United States Fire Insurance Company of New York
- Type: Fire Insurance
- Industry: Finance and Insurance
- Founded: April 9, 1824
- Headquarters: 46 Pine Street, New York City, U.S.
- Key people: William Wilson Underhill Abraham S. Underhill Joshua S. Underhill
- Products: Fire Insurance
- Services: Insurance

= United States Fire Insurance Company of New York =

Defunct insurer

The United States Fire Insurance Company of New York was an insurance company formed on April 9, 1824, with a capital stock of $250,000. The company grew to become an important provider of insurance nationwide, before ceasing operations some time after the 1970s.

==History==
The United States Fire Insurance Company of New York commenced business on April 9, 1824, with a capital stock of $250,000. The Principal Office for the company was located at 46 Pine Street in New York City.

Joshua Sutton Underhill served as President of the company from 1849 until his death in 1858 at the age of 55. Elected to replace him was his younger brother, Abraham Sutton Underhill, who served as President for a further 25 years.
At the time of Joshua's death and Abraham's election, their nephew, W. Wilson Underhill began working as a clerk in insurance commissions. In 1862 he was appointed to the position of Assistant Secretary at the company, becoming Secretary in 1865. He was elected President of the company in 1882 following Abraham's death the previous December, a position he held for 26 years until his retirement in 1908.

A war among insurance companies around 1898 caused a committee of 15 New York-based insurance companies to be formed, and to organize a tariff association. E.C. Irvin of the Fire Association of Philadelphia said at the time, "Rates at first were made so high as to invite and foster unfair and illegitimate competition, loose practices, private deals, broken agreements, and at last utter demoralization." A meeting in September 1898 called for an association to rate and govern the fire insurance businesses in New York City.
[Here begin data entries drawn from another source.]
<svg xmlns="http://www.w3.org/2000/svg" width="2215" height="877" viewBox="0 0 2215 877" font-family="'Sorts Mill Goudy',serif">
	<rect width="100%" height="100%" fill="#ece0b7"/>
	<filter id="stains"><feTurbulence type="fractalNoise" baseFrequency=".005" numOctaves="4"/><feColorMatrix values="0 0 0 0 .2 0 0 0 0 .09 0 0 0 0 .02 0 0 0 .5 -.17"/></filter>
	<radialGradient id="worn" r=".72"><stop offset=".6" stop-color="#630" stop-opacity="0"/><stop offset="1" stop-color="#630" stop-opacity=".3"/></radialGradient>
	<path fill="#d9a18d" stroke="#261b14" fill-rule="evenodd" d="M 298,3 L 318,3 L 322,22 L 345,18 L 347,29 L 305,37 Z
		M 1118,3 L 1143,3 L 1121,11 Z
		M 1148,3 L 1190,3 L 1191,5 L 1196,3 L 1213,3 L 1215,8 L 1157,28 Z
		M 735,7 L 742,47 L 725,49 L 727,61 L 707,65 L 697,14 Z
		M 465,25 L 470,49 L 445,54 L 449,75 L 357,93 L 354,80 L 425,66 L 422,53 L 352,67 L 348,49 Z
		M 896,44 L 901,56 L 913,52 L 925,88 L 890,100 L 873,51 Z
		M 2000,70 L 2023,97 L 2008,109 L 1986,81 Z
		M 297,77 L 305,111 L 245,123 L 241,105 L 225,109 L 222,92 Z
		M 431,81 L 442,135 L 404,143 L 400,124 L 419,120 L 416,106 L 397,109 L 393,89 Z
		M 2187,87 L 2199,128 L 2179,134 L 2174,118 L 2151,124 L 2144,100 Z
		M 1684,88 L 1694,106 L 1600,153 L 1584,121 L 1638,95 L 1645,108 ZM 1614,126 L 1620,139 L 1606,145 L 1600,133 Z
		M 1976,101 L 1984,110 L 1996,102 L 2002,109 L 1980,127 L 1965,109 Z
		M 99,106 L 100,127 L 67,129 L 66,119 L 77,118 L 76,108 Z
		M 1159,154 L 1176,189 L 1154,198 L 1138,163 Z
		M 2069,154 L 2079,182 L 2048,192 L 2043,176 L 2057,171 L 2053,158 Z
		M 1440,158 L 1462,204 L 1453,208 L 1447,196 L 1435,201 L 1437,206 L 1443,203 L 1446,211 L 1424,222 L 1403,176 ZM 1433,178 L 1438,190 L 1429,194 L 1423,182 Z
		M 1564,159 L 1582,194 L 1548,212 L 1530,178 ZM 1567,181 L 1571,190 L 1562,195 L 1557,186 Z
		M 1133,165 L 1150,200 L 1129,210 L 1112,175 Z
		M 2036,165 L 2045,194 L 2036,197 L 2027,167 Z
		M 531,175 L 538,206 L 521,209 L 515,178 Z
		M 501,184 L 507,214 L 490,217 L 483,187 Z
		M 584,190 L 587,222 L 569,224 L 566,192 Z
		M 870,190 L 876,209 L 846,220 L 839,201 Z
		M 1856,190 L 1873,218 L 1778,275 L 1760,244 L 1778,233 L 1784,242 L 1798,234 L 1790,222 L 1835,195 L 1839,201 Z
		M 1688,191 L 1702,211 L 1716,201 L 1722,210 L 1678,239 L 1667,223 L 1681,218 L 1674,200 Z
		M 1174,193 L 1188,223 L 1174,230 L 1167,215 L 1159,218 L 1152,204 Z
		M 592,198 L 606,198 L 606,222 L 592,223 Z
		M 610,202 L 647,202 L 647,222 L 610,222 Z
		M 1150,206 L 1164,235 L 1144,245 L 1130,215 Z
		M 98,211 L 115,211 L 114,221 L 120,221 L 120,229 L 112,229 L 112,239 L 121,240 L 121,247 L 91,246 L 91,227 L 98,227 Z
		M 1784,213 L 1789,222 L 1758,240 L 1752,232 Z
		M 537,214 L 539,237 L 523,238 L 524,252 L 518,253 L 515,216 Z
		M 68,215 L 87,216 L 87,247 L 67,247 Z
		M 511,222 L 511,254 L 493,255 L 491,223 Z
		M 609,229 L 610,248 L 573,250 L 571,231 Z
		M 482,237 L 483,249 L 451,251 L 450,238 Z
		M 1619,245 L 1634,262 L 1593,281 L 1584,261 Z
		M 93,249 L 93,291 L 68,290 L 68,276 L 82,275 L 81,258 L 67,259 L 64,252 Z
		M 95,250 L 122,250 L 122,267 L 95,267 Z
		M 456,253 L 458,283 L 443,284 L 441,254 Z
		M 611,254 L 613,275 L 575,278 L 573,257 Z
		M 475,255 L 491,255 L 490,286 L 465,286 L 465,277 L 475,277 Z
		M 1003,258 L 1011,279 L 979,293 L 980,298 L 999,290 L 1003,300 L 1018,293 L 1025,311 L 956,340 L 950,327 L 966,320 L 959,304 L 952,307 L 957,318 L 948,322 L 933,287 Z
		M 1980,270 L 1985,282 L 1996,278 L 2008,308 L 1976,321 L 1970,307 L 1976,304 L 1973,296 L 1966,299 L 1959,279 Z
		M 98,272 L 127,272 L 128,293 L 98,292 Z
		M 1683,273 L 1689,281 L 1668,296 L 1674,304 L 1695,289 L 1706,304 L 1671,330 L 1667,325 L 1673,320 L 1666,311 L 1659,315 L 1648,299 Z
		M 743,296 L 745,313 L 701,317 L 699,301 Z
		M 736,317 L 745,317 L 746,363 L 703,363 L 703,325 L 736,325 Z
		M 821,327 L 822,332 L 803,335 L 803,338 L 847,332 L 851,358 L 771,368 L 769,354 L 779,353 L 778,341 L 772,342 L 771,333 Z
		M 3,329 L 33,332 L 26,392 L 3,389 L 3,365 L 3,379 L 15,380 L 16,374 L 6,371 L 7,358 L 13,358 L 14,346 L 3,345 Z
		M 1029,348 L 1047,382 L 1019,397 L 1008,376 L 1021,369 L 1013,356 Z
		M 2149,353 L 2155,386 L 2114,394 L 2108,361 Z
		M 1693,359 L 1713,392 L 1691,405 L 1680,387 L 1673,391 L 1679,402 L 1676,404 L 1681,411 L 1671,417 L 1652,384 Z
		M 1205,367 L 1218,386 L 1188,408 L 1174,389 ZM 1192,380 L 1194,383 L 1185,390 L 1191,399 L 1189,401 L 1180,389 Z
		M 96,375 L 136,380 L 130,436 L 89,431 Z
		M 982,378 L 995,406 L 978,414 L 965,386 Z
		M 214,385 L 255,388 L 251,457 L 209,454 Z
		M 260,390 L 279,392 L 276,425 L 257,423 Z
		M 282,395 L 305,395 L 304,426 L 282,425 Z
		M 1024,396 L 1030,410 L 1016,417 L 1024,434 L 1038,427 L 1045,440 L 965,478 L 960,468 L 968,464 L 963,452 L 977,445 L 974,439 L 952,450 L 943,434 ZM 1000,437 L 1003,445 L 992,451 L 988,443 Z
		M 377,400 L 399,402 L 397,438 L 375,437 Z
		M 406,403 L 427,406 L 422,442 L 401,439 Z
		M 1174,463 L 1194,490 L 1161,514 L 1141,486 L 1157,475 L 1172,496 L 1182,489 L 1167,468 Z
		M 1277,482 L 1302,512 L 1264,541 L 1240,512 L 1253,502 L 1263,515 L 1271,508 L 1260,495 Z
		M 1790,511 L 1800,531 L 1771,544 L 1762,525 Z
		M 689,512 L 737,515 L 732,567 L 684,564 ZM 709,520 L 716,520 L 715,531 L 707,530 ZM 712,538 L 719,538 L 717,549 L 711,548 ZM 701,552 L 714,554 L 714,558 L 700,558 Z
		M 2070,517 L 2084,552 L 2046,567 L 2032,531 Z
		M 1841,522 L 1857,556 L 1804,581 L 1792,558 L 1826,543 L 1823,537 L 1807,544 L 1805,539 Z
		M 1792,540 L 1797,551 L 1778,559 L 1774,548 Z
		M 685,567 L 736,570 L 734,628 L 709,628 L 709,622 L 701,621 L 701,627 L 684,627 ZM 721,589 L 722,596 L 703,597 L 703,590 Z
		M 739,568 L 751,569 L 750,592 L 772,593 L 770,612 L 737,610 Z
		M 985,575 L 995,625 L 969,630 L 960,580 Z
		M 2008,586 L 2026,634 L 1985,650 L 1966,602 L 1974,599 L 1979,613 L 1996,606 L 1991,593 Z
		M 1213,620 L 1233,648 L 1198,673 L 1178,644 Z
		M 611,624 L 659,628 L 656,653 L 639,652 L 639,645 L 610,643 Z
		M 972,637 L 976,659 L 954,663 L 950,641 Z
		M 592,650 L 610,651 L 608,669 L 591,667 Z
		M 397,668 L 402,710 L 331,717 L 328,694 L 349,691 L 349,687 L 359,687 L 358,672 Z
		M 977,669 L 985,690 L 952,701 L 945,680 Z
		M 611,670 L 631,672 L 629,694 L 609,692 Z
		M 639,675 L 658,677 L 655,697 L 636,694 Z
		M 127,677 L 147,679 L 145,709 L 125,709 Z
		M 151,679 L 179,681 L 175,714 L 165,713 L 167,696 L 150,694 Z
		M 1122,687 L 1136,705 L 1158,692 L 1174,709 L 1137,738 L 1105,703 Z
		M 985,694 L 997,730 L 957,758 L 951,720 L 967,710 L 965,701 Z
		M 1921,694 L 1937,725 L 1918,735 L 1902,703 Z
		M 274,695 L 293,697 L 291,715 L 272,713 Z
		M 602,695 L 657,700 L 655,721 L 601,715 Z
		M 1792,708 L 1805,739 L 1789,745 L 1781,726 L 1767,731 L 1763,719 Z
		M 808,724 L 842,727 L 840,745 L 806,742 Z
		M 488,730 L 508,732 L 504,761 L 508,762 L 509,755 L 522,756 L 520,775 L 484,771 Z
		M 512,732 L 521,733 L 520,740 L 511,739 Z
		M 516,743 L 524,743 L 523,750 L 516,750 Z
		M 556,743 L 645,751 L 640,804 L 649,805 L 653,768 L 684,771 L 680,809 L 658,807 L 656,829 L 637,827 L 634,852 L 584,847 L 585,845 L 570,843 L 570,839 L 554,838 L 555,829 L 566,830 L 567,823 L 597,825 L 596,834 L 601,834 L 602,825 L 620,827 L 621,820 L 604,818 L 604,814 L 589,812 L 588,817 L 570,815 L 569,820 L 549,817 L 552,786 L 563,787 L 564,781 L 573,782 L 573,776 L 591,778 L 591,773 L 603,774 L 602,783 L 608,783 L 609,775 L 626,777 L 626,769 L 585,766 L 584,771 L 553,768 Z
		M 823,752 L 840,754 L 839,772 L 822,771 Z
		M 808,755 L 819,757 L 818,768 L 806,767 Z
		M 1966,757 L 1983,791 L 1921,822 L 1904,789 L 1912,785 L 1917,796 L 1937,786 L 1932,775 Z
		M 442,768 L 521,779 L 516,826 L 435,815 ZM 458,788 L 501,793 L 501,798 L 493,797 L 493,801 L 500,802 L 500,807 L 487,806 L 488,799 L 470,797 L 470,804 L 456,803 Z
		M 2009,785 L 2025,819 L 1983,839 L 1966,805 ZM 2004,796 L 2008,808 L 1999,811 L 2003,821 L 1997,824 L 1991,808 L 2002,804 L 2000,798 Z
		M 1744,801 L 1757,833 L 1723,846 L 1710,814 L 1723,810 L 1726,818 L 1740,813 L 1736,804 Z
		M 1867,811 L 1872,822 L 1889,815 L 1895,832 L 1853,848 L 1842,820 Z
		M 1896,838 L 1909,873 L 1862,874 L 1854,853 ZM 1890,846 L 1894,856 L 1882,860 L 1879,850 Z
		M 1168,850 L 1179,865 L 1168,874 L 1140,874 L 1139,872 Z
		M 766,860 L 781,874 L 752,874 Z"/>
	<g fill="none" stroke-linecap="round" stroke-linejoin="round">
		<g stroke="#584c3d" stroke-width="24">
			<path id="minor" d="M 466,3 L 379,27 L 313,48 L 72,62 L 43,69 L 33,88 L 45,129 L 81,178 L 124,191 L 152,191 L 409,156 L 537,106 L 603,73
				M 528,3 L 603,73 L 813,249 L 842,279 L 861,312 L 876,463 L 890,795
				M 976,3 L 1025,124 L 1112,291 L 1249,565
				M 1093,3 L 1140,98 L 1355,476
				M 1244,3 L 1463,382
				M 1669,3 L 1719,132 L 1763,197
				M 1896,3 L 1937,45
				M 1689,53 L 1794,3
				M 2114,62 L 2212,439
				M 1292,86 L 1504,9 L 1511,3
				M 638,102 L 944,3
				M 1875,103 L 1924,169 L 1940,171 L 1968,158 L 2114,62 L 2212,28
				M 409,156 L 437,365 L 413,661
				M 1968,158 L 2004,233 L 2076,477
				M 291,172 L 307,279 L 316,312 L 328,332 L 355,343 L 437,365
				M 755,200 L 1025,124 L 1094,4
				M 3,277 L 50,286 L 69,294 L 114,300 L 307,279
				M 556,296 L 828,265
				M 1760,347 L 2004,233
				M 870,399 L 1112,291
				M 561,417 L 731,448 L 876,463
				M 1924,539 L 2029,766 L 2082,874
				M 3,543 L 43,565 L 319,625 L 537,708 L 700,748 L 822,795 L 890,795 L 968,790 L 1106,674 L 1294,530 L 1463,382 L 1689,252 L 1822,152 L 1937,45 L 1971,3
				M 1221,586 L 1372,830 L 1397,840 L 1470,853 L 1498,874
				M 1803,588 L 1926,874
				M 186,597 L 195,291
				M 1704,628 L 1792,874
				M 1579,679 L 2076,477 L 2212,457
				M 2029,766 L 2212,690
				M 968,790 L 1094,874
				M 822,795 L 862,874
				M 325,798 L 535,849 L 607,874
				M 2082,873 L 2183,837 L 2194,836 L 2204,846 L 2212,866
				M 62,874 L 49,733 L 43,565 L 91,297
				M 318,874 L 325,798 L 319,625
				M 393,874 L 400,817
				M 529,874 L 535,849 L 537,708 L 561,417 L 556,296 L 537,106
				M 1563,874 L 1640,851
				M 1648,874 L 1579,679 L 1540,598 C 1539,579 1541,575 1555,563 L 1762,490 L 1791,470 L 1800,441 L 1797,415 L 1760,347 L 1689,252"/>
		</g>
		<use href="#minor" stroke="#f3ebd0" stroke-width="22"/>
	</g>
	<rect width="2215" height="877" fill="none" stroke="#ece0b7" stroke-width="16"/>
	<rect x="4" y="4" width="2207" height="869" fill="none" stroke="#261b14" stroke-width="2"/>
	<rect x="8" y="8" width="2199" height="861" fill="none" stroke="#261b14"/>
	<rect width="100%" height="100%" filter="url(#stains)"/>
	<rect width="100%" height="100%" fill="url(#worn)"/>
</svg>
William Wilson Underhill was involved in discussions leading to formation of the tariff association, given his role as President of the United States Fire Insurance Company. Underhill was subsequently elected as Secretary for the Fire Insurance Tariff Committee. The work of the committee would be favorably received, resulting in the withdrawal of other smaller fire insurance companies and a large loss ratio of the company during the last two months of 1898.
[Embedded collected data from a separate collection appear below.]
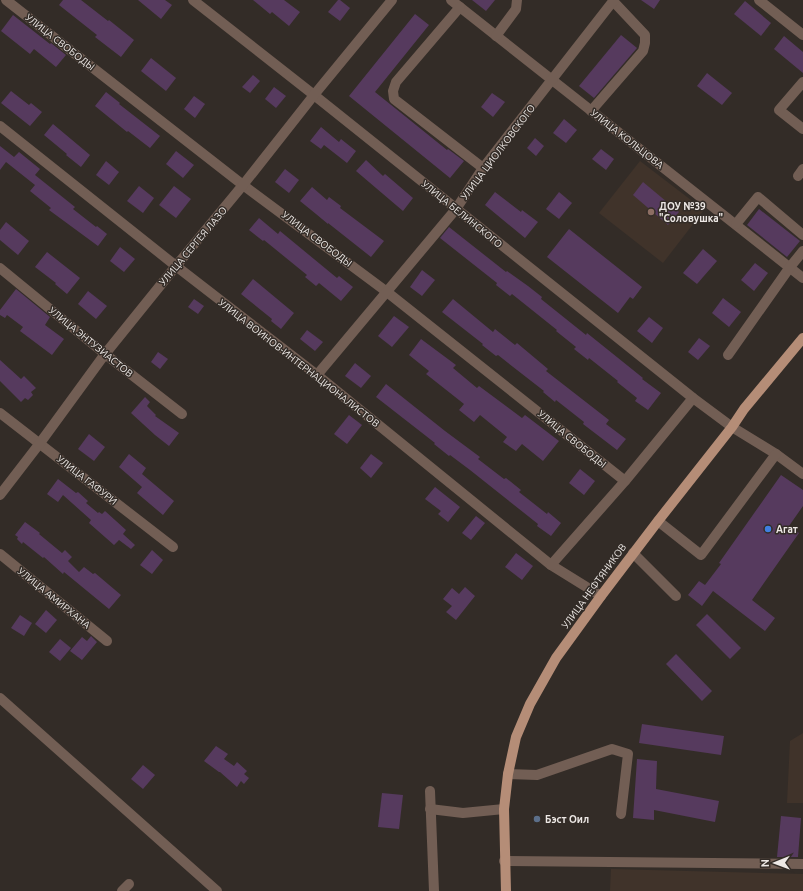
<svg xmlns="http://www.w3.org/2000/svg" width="803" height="891" font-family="Ubuntu,sans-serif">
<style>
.built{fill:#40332a}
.building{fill:#563a5e}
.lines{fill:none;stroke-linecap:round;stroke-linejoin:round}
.minor{stroke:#725e54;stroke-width:10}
.major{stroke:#b58d77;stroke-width:10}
.education-dot{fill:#8d6e63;stroke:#332c27;stroke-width:1.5}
.shop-dot{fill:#3f7fe0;stroke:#332c27;stroke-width:1.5}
.service-dot{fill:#5c6f8a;stroke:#332c27;stroke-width:1.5}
.labels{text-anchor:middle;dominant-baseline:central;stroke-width:3;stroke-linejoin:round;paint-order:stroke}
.street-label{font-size:10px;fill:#ede8e5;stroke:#332c27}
.poi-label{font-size:10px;font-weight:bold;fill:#ede8e5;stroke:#332c27;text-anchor:start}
</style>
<rect width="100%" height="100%" fill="#332c27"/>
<g class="built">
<polygon points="640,161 704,210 663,263 599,213"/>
<polygon points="803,733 803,803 787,803 790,741"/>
<polygon points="611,869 803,874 803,891 610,891"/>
</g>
<g class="building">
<polygon points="63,0 81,0 108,21 109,20 134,40 121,57 95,37 97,35 59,5"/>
<polygon points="138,0 165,0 172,5 161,19"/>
<polygon points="253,0 284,0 300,12 289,26 272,12 270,14"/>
<polygon points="338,0 340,0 350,8 340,21 328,12"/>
<polygon points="472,0 495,0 486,11"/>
<polygon points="641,0 660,0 654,9"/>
<polygon points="745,1 771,23 761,36 734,14"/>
<polygon points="415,14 429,25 375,92 447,150 448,149 464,161 450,178 349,96"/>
<polygon points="13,15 50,44 51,43 66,55 56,67 34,49 30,54 1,31"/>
<polygon points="621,35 637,48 594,98 579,86"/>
<polygon points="784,36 803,52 803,73 774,49"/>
<polygon points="151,58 176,78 166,91 141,71"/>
<polygon points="707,73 732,93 722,105 697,86"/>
<polygon points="253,75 260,81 250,93 242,87"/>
<polygon points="274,87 286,96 276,108 265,99"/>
<polygon points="11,91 29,105 31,103 42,112 30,126 1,103"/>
<polygon points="106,92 120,103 119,104 160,136 150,148 128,131 127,132 95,106"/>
<polygon points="492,93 505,102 493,117 481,107"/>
<polygon points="194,96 205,104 195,118 184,109"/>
<polygon points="564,119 577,130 566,143 553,133"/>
<polygon points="53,124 90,155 81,167 66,155 67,154 44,135"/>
<polygon points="321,127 339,142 341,139 356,151 347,163 324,145 321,149 310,141"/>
<polygon points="535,138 544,146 536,156 527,148"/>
<polygon points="0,146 14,157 19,152 40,169 35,175 75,207 73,209 96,227 97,226 107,234 98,246 49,210 51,208 30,191 35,185 6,162 0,170"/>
<polygon points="601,149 614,159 606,170 592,159"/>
<polygon points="176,151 194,165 183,178 166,164"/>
<polygon points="366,160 383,176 385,174 413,198 403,211 356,171"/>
<polygon points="106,161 119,172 109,185 96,175"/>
<polygon points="285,169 299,180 289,193 275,182"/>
<polygon points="643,182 679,212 668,225 633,195"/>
<polygon points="139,186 154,198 143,213 127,201"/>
<polygon points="174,186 191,199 176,218 159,205"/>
<polygon points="312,187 327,200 329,197 341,206 340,208 384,241 371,257 328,223 328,224 316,214 300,201"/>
<polygon points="495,192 521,212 522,210 538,222 525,238 485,205"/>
<polygon points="559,192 572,203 559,219 546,209"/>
<polygon points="759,209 800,241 787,257 747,225"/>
<polygon points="259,218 278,234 280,231 337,278 339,276 353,287 341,301 319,283 316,286 305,277 307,275 264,240 263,241 249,230"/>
<polygon points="6,222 29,241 18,255 0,240 0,230"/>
<polygon points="449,227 506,272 507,271 528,286 542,297 541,299 586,335 587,333 643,378 642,379 661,393 648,410 635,401 637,398 617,382 618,381 589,358 588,360 574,349 576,347 556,331 557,330 512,294 510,296 496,285 497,283 440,238"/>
<polygon points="569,229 642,287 633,299 630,297 618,313 547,257"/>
<polygon points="120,247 135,259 124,272 110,261"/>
<polygon points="703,249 717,261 697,284 683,273"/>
<polygon points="47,252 80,278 67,294 55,284 56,283 35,267"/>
<polygon points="755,263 768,273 754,291 741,280"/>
<polygon points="422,270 435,280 422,296 410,287"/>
<polygon points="253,279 294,313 281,329 271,321 272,319 241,294"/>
<polygon points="16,289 50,317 45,325 64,339 52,355 20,331 23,327 7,315 5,318 0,315 0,310"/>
<polygon points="88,291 107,306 96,319 78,304"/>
<polygon points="723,298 741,312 729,327 712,313"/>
<polygon points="194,299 204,306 198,314 188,307"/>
<polygon points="453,299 493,332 495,329 515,345 517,343 548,369 546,371 609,420 606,424 626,439 617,450 583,424 584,422 556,400 555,402 543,392 544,391 517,370 498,355 496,356 482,345 483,344 442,312"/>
<polygon points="394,316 409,327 392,347 378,336"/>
<polygon points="649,317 663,328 652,343 637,331"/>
<polygon points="307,330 323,342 315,351 300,339"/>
<polygon points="699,338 710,346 698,360 688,352"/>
<polygon points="421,339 456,365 453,368 477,388 479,386 522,418 525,415 559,441 543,461 522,444 516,451 503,442 507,437 480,415 474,422 459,410 464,404 426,374 429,371 409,355"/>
<polygon points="158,352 168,359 160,369 151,362"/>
<polygon points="0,360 21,379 24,376 36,388 31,392 33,395 28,400 25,398 21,402 0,381"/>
<polygon points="355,363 371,376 361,388 345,376"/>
<polygon points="386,384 445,431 480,457 478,459 504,479 506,478 521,490 519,492 547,514 548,512 561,523 551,536 537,526 538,524 470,470 450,455 449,456 434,444 435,443 376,397"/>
<polygon points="145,397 150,402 147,406 156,415 155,416 179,433 169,446 155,435 131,413"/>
<polygon points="349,415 362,425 347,444 334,434"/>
<polygon points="89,434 105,447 94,461 78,449"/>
<polygon points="129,454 146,468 142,474 174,501 163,515 137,493 142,487 119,467"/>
<polygon points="371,454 383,463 371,478 360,468"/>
<polygon points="580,469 595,481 584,495 569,483"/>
<polygon points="781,475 803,490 803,506 789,526 799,533 752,600 775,618 765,631 713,591 702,606 688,595 699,581 705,585 721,564 719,563"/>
<polygon points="58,479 76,493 78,492 88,501 86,503 98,513 99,512 102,514 105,511 126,530 123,534 135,545 131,549 119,540 114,545 89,523 91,520 63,495 58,502 47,494"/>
<polygon points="435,487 460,507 448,522 438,514 441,511 425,499"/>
<polygon points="476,516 485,523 471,540 462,533"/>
<polygon points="25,522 40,533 39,534 62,553 65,550 72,557 68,561 79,572 84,567 93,574 95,573 121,595 109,609 64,572 63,574 44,557 43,558 23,542 22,544 17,539 18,537 15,535"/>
<polygon points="152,550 163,560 152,574 140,565"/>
<polygon points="516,553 533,566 522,580 505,567"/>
<polygon points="465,587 475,596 456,620 446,612 452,606 443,599 452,588 459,594"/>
<polygon points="46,610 57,620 46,633 35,624"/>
<polygon points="707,614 741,648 730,659 696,625"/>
<polygon points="20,615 32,623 24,636 11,628"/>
<polygon points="91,636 97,642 82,660 70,651 82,637 87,641"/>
<polygon points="60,639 71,648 60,661 49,652"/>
<polygon points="676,654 712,691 702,701 666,664"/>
<polygon points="642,724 724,736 721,755 639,743"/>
<polygon points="216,746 228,754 224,759 234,766 237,762 247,771 244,774 249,778 244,784 241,781 237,787 220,772 219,772 204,761"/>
<polygon points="637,759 657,761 656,789 719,801 715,822 654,810 654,820 633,818"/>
<polygon points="143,765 155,775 143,789 131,779"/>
<polygon points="382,793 403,795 399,829 378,827"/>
<polygon points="781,816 801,818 798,857 777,857"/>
</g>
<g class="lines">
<g class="minor">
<polyline points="6,0 243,185 387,292 625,481"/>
<polyline points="193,0 314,95 693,398 732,427 776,454 803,474"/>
<polyline points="451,0 803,278"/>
<polyline points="759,0 803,35"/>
<polyline points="460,7 396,82 393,91 394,99 483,168"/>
<polyline points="496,36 516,9 517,0"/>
<polyline points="803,82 779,110 803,129"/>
<polyline points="591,111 643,51 645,43 645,35 613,1"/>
<polyline points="0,126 176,266 317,375 551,565 601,596"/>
<polyline points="798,176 803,169"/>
<polyline points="736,224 758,197 803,235"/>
<polyline points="0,268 105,354 182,414"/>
<polyline points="728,355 790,267 803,251"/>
<polyline points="317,375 456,209 483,168 614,0"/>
<polyline points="0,413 173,547"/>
<polyline points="0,495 40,443 105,354 176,266 243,185 314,95 392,0"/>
<polyline points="658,521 701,555 776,454"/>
<polyline points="633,553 676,596"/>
<polyline points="0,554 107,641"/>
<polyline points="551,565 625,481 693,398"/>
<polyline points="0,698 217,891"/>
<polyline points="508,774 537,775 612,749 628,754 621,814"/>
<polyline points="430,791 434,891"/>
<polyline points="430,809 463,813 504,809"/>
<polyline points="504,861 803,864"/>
<polyline points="122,891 129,884"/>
</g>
<polyline class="major" points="506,891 504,809 508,774 516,737 530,704 556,658 601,596 658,521 732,427 744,409 803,338"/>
</g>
<circle class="education-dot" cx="651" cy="212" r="4"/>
<circle class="shop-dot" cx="768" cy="529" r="4"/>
<circle class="service-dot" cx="537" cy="819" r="4"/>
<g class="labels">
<g class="street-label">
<text transform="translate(60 42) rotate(38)">УЛИЦА СВОБОДЫ</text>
<text transform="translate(627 139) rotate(38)">УЛИЦА КОЛЬЦОВА</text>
<text transform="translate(498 152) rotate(-53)">УЛИЦА ЦИОЛКОВСКОГО</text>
<text transform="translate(462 214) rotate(39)">УЛИЦА БЕЛИНСКОГО</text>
<text transform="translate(317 239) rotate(37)">УЛИЦА СВОБОДЫ</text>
<text transform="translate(193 246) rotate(-50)">УЛИЦА СЕРГЕЯ ЛАЗО</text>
<text transform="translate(91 342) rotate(39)">УЛИЦА ЭНТУЗИАСТОВ</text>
<text transform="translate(299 363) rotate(38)">УЛИЦА ВОИНОВ-ИНТЕРНАЦИОНАЛИСТОВ</text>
<text transform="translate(572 439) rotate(39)">УЛИЦА СВОБОДЫ</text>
<text transform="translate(87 480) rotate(38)">УЛИЦА ГАФУРИ</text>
<text transform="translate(594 586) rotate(-54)">УЛИЦА НЕФТЯНИКОВ</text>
<text transform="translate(54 598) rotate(39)">УЛИЦА АМИРХАНА</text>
</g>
<g class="poi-label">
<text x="659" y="206">ДОУ №39<tspan x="659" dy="12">"Соловушка"</tspan></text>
<text x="776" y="529">Агат</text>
<text x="545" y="819">Бэст Оил</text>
</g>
</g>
<g transform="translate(775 863) rotate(269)" stroke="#332c27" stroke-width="3" paint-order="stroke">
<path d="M0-3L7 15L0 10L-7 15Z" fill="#ede8e5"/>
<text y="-6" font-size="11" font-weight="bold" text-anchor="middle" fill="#ede8e5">N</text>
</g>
</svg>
The company had net assets of $626,049.95 on December 31, 1901, with total income of $657,078.71 and total disbursements of $542,952.28.

The new century brought with it expansion into new areas across the country. Southwestern General Managers were appointed representatives for the United States Fire Insurance Company of New York for a new venture in Houston, Texas. At times other companies reinsured the outstanding insurance of the United States Fire Insurance Company of New York. Such was the case in 1903, when the National Fire Insurance Company of Hartford reinsured all the risks of the United States Fire Insurance Company of New York in Iowa.

In 1904, H.G. Fairfield & Co. were appointed Boston agents of the United States Fire Insurance Company of New York, to succeed Prescott Chamberlain.

A troubling sign emerged around 1906, when the United States Fire Insurance Company of New York decided to stop underwriting. An article in The New York Times stated, "This stoppage is understood to be only temporary, and until the capital of the company has been reinforced." Their assets at the time had risen to $814,180 and its net surplus was $60,330.

The United States Fire Insurance Company of New York stay in operation as late as 1977 before eventually ceasing operations.